Я спустился вниз к жильцам, хозяевам террасы. Старик оказался реформатским пастором, который предпочел своей холодной тюрингской родине изгнание в нашей теплой Бургундии. Арфистка, хрупкая белокурая красавица лет семнадцати, томная и грустная, была его единственным детищем, а книжка, о которой я рассказал им, оказалась лютеранским требником с гербом одного из принцев Ангальт-Кутен.
– Ах, сударь! Не будем тревожить не остывший пепел! Элизабет теперь уже подобна Беатриче в лазоревом одеянии. Она умерла, сударь, умерла! И вот требник, над которым она склонялась в робкой молитве, и роза, которой касалось ее чистое дыхание! – Цветок увядший, еще не успев распуститься, как и она сама! – Книга закрытая, как и книга ее судьбы! – Благословенные реликвии, которые она и в вечной жизни узнает по тем слезам, что оросили их, когда труба архангела разобьет надгробие на моей могиле и я устремлюсь над мирами к моей боготворимой деве, чтобы воссесть наконец рядом с нею у престола Господня!..
– А искусство? – спросил я.
– То, что в искусстве представляет собою чувство, я в муках познал. Я любил. Я молился. – Gott – Liebe, Бог и Любовь! – Но то, что в искусстве представляет собою идею, по-прежнему только возбуждало мое любопытство. Мне показалось, что дополнение к искусству я найду в природе. И я стал изучать природу.

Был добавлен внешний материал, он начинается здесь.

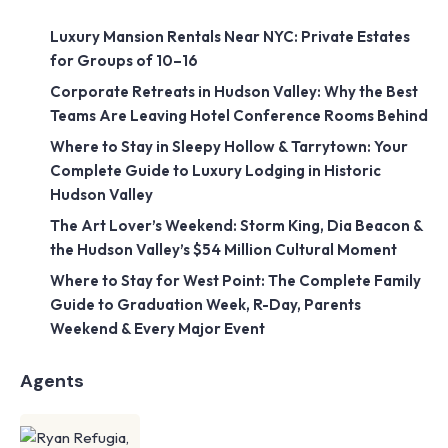
Luxury Mansion Rentals Near NYC: Private Estates
for Groups of 10–16
Corporate Retreats in Hudson Valley: Why the Best
Teams Are Leaving Hotel Conference Rooms Behind
Where to Stay in Sleepy Hollow & Tarrytown: Your
Complete Guide to Luxury Lodging in Historic
Hudson Valley
The Art Lover’s Weekend: Storm King, Dia Beacon &
the Hudson Valley’s $54 Million Cultural Moment
Where to Stay for West Point: The Complete Family
Guide to Graduation Week, R-Day, Parents
Weekend & Every Major Event
Agents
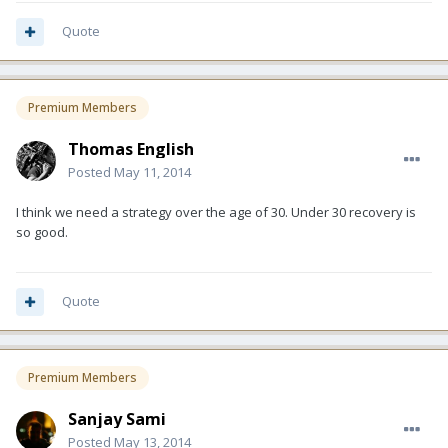
Quote
Premium Members
Thomas English
Posted
May 11, 2014
I think we need a strategy over the age of 30. Under 30 recovery is
so good.
Quote
Premium Members
Sanjay Sami
Posted
May 13, 2014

Я выходил из дому утром и возвращался лишь вечером. То, облокотясь на парапет разрушенного бастиона, я долгие часы с наслаждением вдыхал дикий, волнующий запах лакфиоля, золотистые цветы которого рассыпаны по плющу, окутывающему мантией древний феодальный городок Людовика XI; то наблюдал, как видоизменяется мирный пейзаж от порыва ветра, от солнечного луча или внезапного ливня, любовался, как в лесочке, пестрящем светлыми бликами и тенями, гоняются друг за дружкой жаворонки, как дрозды слетаются с пригорков и клюют виноград с таких высоких лоз, что в них мог бы спрятаться олень из басни, как грузные вороны собираются с разных сторон к остову коня, оставленному живодером в какой-нибудь зеленеющей лощине; то прислушивался к тому, как прачки гремят вальками на берегу Сюзоны и как мальчик напевает жалобную песенку, вращая у крыльца станок сапожника. – То я вдали от города прокладывал для своих мечтаний тропинку, устланную мхом и росою, безмолвием и покоем. Сколько раз я срывал багряные горькие гроздья в колдовской чаще возле источника Юности и пустыни Нотр-Дам-д'Этан, у источника Духов и Фей, у Чертова скита! Сколько раз находил я на каменистых высотах Сен-Жозефа, размытых грозами, окаменелые раковины и кораллы! Сколько раз ловил раков в тинистых бродах местных речушек Тии среди равнодушных кувшинок, среди водорослей, где прячется застывшая саламандра! Сколько раз наблюдал я за ужом на топких берегах Солоны, где слышится лишь однообразный крик лысухи да унылые вздохи гагары! Сколько раз свеча моя озаряла подземные пещеры Аньера, где со сталактитов медленно стекает неиссякающая капля клепсидры веков! Сколько раз трубил я в рог на отвесных утесах Шевр-Морта, когда дилижанс тяжело подымался по дороге футах в трехстах ниже моего убежища, скрытого туманом! И даже ночами, летними благоуханными светлыми ночами, сколько раз бродил я, как оборотень, вокруг костра, разведенного на пустынной, заросшей лужайке, – пока дубы не дрогнут от первых ударов дровосека! Ах, сударь, как сладостно уединение для поэта! Я был бы счастлив, если бы мне дано было жить в лесу и нарушать его покой не больше, чем птичка, утоляющая жажду в прозрачном ключе, чем пчелка, пьющая сок из ягоды боярышника, чем зрелый желудь, падающий сквозь листву.